The defendant lays stress on the fact that the lot is not mentioned in the first entry of plaintiff’s property, and that only the house which at that time was a two-story structure, was described. It is in the 4th entry made on October 10, 1904 that the lot is described for the first time, and which, according to that entry, measured 18.50 meters in front by 25 meters in depth.

This fact does not mean that the lot belonged to a different owner. Or, that one of the former owners of plaintiff’s house appropriated for himself a strip of land of the lot of the house which now belongs to the defendant. Several facts militate against this last hypothesis: the considerable enlargement of defendant’s house; that plaintiff’s house, [419]*419from the very first time that it was recorded in 1883, was a two-story building and that the stairway to the second floor is situated precisely in the alley in question. It is very significant that defendant’s windows overlooking the alley should open inward. If the alley were part of defendant’s lot, why stand for the inconvenience of having the windows open inward? We can not lose sight of the fact that since every property is presumed free of liens, once the plaintiff establishes in an action of denial of servitude his title over the property which he alleges to be free of lien, the burden is upon defendant to prove the existence of the servitude. Ramos v. Viejo, 66 P.R.R. 607; Rosado v. Municipality, 59 P.R.R. 736; Balzac v. Torres, 68 P.R.R. 908. But in the present case the entry in the registry of property and the physical facts are against him. For these reasons we can not share defendant’s opinion in holding that the district court erred in stating in its findings of fact that the alley in question was never a part of the lot.

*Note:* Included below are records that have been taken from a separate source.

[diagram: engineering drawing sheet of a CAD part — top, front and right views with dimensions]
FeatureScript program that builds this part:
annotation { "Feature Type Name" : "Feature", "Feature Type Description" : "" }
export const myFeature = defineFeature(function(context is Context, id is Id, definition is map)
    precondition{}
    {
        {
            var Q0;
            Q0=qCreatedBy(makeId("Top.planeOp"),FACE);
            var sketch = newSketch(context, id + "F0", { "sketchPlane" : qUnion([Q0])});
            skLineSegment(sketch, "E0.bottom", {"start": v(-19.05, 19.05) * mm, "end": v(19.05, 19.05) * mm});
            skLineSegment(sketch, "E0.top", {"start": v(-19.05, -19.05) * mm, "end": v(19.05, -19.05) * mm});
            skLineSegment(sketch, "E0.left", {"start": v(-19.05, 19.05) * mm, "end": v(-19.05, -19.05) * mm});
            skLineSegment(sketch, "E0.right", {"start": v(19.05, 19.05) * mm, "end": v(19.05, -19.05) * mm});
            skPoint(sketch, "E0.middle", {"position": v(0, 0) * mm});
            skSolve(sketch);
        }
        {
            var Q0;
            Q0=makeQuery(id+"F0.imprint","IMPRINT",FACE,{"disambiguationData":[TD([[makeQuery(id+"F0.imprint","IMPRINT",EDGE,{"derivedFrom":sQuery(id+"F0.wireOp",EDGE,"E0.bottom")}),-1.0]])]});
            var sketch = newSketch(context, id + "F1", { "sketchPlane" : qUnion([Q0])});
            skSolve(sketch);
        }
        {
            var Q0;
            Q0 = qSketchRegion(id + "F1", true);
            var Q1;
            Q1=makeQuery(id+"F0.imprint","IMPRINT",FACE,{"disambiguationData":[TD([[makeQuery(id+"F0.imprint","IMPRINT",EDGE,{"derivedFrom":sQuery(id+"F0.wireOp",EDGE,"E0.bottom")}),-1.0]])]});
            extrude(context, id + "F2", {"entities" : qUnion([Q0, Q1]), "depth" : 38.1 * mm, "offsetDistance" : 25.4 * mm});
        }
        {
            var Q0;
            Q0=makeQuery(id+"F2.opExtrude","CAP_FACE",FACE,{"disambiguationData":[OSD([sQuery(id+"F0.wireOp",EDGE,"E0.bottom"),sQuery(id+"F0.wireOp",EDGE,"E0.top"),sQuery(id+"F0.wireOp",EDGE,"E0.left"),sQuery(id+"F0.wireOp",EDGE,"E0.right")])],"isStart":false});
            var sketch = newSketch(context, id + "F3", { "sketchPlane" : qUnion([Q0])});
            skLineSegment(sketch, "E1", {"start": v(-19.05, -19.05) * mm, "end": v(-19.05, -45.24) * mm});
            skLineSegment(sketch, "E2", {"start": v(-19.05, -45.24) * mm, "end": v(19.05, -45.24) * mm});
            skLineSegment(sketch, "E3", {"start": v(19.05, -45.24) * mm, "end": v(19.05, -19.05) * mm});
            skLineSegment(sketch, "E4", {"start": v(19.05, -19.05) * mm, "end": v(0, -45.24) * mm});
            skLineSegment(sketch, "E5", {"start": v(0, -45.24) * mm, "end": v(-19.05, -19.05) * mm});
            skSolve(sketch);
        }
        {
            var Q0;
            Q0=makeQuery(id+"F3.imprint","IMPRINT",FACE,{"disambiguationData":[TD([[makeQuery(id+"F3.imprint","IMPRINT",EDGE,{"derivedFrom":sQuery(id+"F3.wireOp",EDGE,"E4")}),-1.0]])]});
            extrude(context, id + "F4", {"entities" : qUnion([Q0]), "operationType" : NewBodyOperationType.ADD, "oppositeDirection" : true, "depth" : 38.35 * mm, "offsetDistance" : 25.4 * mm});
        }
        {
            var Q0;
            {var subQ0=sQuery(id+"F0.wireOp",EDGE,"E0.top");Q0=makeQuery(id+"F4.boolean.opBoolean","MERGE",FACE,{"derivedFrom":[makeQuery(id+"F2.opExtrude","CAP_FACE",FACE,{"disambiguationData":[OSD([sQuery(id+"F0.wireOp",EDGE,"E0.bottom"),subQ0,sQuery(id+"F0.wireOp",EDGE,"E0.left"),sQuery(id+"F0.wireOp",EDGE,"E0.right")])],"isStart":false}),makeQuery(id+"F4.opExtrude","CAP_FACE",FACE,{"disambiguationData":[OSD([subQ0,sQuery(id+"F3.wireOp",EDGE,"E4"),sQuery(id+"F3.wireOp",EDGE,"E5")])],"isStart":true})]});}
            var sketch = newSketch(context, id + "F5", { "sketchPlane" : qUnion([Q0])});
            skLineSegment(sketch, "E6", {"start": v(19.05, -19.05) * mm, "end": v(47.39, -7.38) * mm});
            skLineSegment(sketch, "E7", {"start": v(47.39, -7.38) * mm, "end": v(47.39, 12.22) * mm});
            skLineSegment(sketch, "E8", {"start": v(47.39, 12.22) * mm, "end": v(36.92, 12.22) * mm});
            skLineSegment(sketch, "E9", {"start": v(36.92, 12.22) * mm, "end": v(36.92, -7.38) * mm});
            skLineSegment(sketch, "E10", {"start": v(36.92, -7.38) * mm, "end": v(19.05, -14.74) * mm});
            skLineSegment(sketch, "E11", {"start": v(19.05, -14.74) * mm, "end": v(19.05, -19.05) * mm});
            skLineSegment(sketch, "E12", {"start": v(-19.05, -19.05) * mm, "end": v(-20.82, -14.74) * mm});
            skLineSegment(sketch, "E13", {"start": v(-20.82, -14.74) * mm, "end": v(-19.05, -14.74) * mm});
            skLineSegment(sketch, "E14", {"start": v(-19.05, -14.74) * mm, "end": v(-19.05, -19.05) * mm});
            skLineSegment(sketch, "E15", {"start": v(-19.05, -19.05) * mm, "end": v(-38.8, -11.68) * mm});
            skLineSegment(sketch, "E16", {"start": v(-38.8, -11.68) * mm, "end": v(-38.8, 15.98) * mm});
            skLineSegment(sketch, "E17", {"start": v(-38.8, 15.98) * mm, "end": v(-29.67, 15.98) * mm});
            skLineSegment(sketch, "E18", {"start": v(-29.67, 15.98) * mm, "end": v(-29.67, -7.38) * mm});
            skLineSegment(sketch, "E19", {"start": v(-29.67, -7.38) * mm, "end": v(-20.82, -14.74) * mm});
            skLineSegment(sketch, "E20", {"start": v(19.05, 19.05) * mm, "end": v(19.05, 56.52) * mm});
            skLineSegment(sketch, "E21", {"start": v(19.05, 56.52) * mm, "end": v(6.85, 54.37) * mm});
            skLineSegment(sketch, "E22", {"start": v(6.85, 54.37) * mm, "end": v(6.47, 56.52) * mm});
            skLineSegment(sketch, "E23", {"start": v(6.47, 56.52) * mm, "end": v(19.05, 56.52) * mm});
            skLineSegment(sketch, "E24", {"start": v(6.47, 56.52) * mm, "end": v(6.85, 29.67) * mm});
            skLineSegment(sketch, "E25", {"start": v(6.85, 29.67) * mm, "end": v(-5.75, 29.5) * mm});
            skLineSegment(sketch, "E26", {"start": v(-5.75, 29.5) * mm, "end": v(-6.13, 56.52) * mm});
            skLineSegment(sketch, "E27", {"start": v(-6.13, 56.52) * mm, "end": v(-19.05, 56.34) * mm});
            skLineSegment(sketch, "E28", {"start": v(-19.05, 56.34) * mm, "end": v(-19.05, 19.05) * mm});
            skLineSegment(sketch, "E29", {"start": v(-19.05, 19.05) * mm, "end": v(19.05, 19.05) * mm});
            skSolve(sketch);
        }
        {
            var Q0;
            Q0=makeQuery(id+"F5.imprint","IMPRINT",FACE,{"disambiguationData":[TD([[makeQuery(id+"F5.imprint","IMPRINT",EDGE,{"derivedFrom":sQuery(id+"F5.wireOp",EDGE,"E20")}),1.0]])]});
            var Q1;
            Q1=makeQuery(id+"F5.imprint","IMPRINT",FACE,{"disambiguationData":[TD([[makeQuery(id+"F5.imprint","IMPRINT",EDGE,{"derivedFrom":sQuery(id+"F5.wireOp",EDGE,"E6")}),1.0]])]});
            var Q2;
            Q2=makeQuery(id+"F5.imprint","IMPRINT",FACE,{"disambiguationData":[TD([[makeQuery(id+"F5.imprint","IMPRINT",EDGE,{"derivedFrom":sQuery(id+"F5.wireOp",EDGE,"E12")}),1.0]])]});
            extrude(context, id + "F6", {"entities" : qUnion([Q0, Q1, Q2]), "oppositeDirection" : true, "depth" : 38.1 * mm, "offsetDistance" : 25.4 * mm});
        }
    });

Our conclusion simplifies the problem considerably and we find it unnecessary to discuss several questions which appellant raises all of which are based on the theory that the alley was originally a part of the lot.

Appellant contends that upon describing in the complaint some of the windows which plaintiff seeks to have covered, it is not alleged that they have a direct view to plaintiff’s property. This is true, but it is also true that it is stated therein, and it was proved, that those windows were opened in the east wall of defendant’s house which extends almost parallel to the west wall of plaintiff’s house. Under these circumstances those windows necessarily have a direct or front view to plaintiff’s property, for when people use them, they hold their head in a natural straight position, in contradistinction to oblique views also called side or lateral views, where, because the windows are opened at an angle with the dividing line of the properties, they must turn their head to one side in order to use them. Manresa, Comenta-[420]*420ríos al Código Civil Español (3d ed. 1910) vol. 4, p. 777. Likewise it can not be said that fixed blinds have no direct view because in order to see plaintiff’s property it is necessary to look downward or upward. This is not the meaning of direct views. Otherwise, the owner of a house of more than one flight adjoining a lower house, could open windows in a wall parallel to his neighbor at a distance of less than 2 meters from the boundary line provided those windows are higher than the adjoining- property. Cf. Revista de Derecho Privado, vol. 4, p. 85.